Large interruptions of GAA repeats in the frataxin (FXN) gene are very rare among patients with Friedreich’s ataxia (FA), a study has found. However, when these are present, it may be of importance to disease progression, researchers say.
The study, “Large Interruptions of GAA Repeat Expansion Mutations in Friedreich Ataxia Are Very Rare,” was published in Frontiers in Cellular Neuroscience.
FA is a rare, genetic, progressive disease that affects the nerves and muscles. Initially, patients notice an unusual loss of balance that gradually progresses to a complete loss of control of body movements, a medical condition known as ataxia.

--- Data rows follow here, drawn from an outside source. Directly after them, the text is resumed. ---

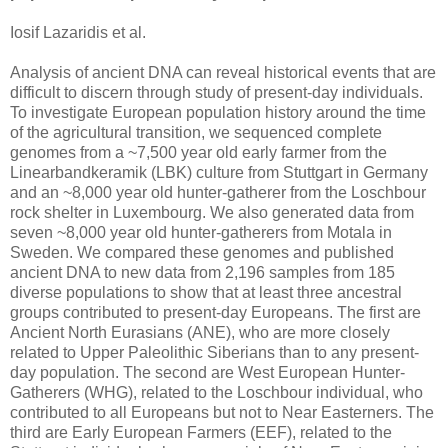
Iosif Lazaridis et al.
Analysis of ancient DNA can reveal historical events that are
difficult to discern through study of present-day individuals.
To investigate European population history around the time
of the agricultural transition, we sequenced complete
genomes from a ~7,500 year old early farmer from the
Linearbandkeramik (LBK) culture from Stuttgart in Germany
and an ~8,000 year old hunter-gatherer from the Loschbour
rock shelter in Luxembourg. We also generated data from
seven ~8,000 year old hunter-gatherers from Motala in
Sweden. We compared these genomes and published
ancient DNA to new data from 2,196 samples from 185
diverse populations to show that at least three ancestral
groups contributed to present-day Europeans. The first are
Ancient North Eurasians (ANE), who are more closely
related to Upper Paleolithic Siberians than to any present-
day population. The second are West European Hunter-
Gatherers (WHG), related to the Loschbour individual, who
contributed to all Europeans but not to Near Easterners. The
third are Early European Farmers (EEF), related to the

The disease is caused by the repetition of three nucleotides — the building blocks of DNA — one guanine (G) and two adenines (A), in the first intron (a region of the gene that does not encode for a protein) of the FXN gene. In healthy individuals, GAA repeats normally range from six to 27, but in FA patients, these repeats can go from 44 to 1,700.
In most cases, GAA repeats are “pure,” that is, they remain together, one after the other, in the gene sequence. However, they can also be “interrupted” and be separated from each other “with regions of non-GAA sequence” in-between them.
In this study, researchers from the Brunel University London and collaborators set out to investigate the frequency of large interruptions in GAA repeats in FA patients.
The large-scale study analyzed 245 DNA samples — 238 from FA patients and seven from GAA repeat carriers. Investigators used a technique called polymerase chain reaction (PCR) to amplify GAA repeats and digested the amplified fragments with a restriction enzyme (a special protein that cuts DNA in specific spots) called MboII to detect the presence of interruptions.
Results showed that in 97.8% of FA patients, MboII digestion profiles were normal, suggesting that either GAA repeats were “pure” or contained very small interruptions invisible to digestion with the enzyme.
“Overall, our findings indicate that most [Friedreich’s ataxia] patients appear to carry primarily pure GAA repeat expansions [and are therefore more] likely to exhibit a classical FRDA phenotype [associated to severe] disease progression,” the researchers stated.
Conversely, patients with interruptions in GAA repeats normally have “a less severe FRDA disease progression, which may suggest a prognosis of milder disease.”
“Ultimately, future studies that enable GAA repeat expansion sequence verification at the base pair resolution are needed to allow further in-depth conclusions to be made regarding the importance of GAA repeat interruptions and FRDA disease,” they concluded.